[Images with bounding boxes]
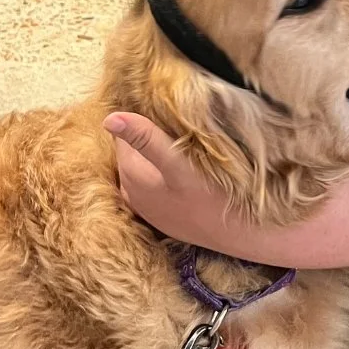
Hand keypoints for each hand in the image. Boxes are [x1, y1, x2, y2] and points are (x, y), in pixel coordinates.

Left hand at [104, 112, 231, 247]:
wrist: (240, 234)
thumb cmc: (213, 197)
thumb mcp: (179, 164)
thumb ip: (145, 140)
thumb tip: (109, 118)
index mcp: (131, 173)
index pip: (124, 132)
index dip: (143, 118)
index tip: (167, 113)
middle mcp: (130, 190)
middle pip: (132, 148)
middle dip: (149, 135)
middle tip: (180, 128)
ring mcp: (144, 205)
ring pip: (143, 165)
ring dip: (157, 153)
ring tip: (185, 146)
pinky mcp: (160, 214)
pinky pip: (153, 183)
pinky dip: (163, 172)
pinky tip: (184, 171)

◆ PROMPT: Repeat the records word for word. Any picture in them should be left out.

◆ WRITTEN ANSWER:
Hand keypoints for each hand in the image. Boxes are [x1, y1, x2, y2] and points are (x, y), in pixel coordinates.

Left hand at [104, 112, 231, 247]:
wrist: (240, 234)
thumb cmc: (213, 197)
thumb mcp: (179, 164)
thumb ip: (145, 140)
thumb tip: (109, 118)
index mcp: (131, 173)
index pip: (124, 132)
index dip: (143, 118)
index tip: (167, 113)
middle mcp: (130, 190)
middle pip: (132, 148)
middle dip: (149, 135)
middle tip: (180, 128)
ring mcp: (144, 205)
ring pip: (143, 165)
ring dip: (157, 153)
ring tip: (185, 146)
pinky mcp: (160, 214)
pinky pip: (153, 183)
pinky dip: (163, 172)
pinky tip: (184, 171)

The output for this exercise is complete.